İran Devlet ajansı ISNA’nın bildirdiğine göre İran Dini Lideri Ali Hamaney’in Siyasi İşlerden Sorumlu Danışmanı Ali Şemhani, Husilerin Kızıldeniz'deki gemilere yönelik saldırılarını cesurca olarak nitelendirerek savundu.

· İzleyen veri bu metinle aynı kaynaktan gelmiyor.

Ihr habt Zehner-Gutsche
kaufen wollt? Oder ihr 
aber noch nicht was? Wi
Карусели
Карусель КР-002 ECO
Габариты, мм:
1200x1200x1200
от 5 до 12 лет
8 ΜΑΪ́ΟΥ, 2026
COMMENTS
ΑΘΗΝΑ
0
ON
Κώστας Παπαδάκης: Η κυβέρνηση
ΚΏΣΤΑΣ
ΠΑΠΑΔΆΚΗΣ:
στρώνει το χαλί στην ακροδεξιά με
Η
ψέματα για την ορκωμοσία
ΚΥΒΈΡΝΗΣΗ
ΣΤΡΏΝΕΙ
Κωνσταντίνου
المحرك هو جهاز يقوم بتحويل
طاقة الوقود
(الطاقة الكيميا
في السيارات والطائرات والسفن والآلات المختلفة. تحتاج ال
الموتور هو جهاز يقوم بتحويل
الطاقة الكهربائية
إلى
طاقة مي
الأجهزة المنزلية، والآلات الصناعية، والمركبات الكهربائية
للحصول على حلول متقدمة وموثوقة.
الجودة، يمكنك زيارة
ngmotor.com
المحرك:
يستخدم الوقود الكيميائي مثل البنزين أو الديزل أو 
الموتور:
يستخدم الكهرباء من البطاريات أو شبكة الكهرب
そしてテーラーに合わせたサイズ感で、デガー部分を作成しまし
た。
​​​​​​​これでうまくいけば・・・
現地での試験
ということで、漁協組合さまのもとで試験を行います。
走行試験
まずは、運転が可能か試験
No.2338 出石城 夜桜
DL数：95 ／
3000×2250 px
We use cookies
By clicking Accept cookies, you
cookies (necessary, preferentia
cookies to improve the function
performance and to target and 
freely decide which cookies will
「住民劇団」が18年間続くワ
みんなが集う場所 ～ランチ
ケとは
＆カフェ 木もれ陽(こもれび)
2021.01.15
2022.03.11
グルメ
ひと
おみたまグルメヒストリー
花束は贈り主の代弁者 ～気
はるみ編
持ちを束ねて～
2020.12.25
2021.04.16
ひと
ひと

Şemhani, Husilerin, "gemilerin İsrail'e gidiş-dönüş hareketini kısıtlama yönündeki hareketlerinin Siyonist varlığın hayati damarı üzerinde baskı oluşturduğunu" söyledi. Şemhani ayrıca, “herhangi bir ülke bu eylemlere karşı koymak için Amerikan koalisyonuna katılırsa bu, siyonist varlığın suçlarına doğrudan destek olduğu anlamına gelir” dedi. 

Şemhani’nin ifadeleri, Hamaney'in ofisindeki bir yetkilinin Husilerin Kızıldeniz'deki ticari gemilere yönelik saldırılarıyla ilgili yaptığı ilk açıklama niteliğinde. İran Devrim Muhafızların'ın Ekonomik İşlerden Sorumlu Eski Yardımcısı Muhsin Rızai, ülkesinin Husileri desteklemekle ilgili suçlanmasını "büyük bir yalan" olarak nitelendirdi.

İran'ın nükleer dosyadaki baş müzakerecisi ve Dışişleri Bakan Yardımcısı Ali Bakiri Kani, Tokyo'da düzenlediği basın toplantısında "direniş güçlerinin bölgede istikrarın temel direği olduğunu" söyledi. İranlı internet siteleri onun "Gazze savaşının ardından bölgede yeni bir stratejik, siyasi ve güvenlik haritası göreceğiz" şeklindeki sözlerini aktarırken, "Bu direnişin, haritada etkili bir oyuncu olduğu inkar edilemez" dediğini aktardı.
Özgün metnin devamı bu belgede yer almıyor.